--- Material for this task Enclosed Below ---
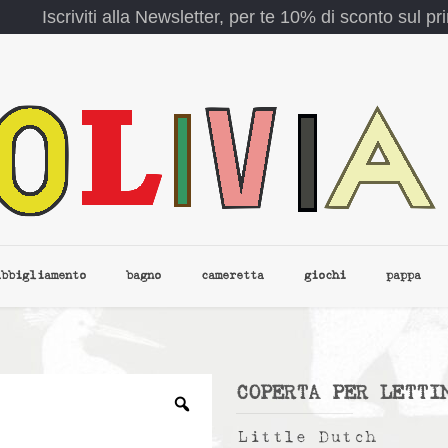
Iscriviti alla Newsletter, per te 10% di sconto sul p
abbigliamento
bagno
cameretta
giochi
pappa
COPERTA PER LETTI
Little Dutch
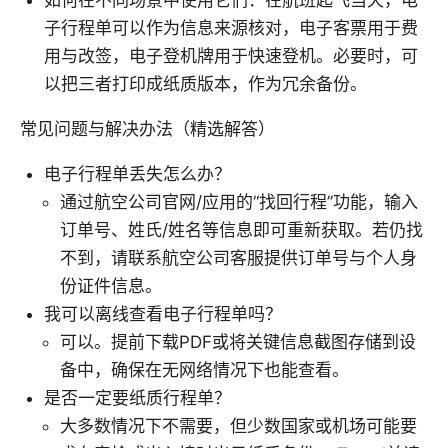
如何在不同场景中使用它们：在航班起飞当天，电
子行程单可以作为信息来源核对，电子客票用于费
用与改签，电子登机牌用于快速登机。必要时，可
以把三者打印成纸质版本，作为冗余备份。
常见问题与解决办法（精选解答）
电子行程单丢失怎么办？
通过航空公司官网/应用的“找回行程”功能，输入
订单号、姓氏/姓名等信息即可重新获取。若仍找
不到，请联系航空公司客服提供订单号与个人身
份证件信息。
我可以离线查看电子行程单吗？
可以。提前下载PDF或将关键信息截图存储到设
备中，确保在无网络情况下也能查看。
是否一定要纸质行程单？
大多数情况下不需要，但少数国家或机场可能要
--- End of Enclosed Material for this task ---
■ Directions for this task ■
Each record is to be written out exactly. No picture goes in.

■ Solution ■
Iscriviti alla Newsletter, per te 10% di sconto sul p
abbigliamento
bagno
cameretta
giochi
pappa
COPERTA PER LETTI
Little Dutch
如何在不同场景中使用它们：在航班起飞当天，电
子行程单可以作为信息来源核对，电子客票用于费
用与改签，电子登机牌用于快速登机。必要时，可
以把三者打印成纸质版本，作为冗余备份。
常见问题与解决办法（精选解答）
电子行程单丢失怎么办？
通过航空公司官网/应用的“找回行程”功能，输入
订单号、姓氏/姓名等信息即可重新获取。若仍找
不到，请联系航空公司客服提供订单号与个人身
份证件信息。
我可以离线查看电子行程单吗？
可以。提前下载PDF或将关键信息截图存储到设
备中，确保在无网络情况下也能查看。
是否一定要纸质行程单？
大多数情况下不需要，但少数国家或机场可能要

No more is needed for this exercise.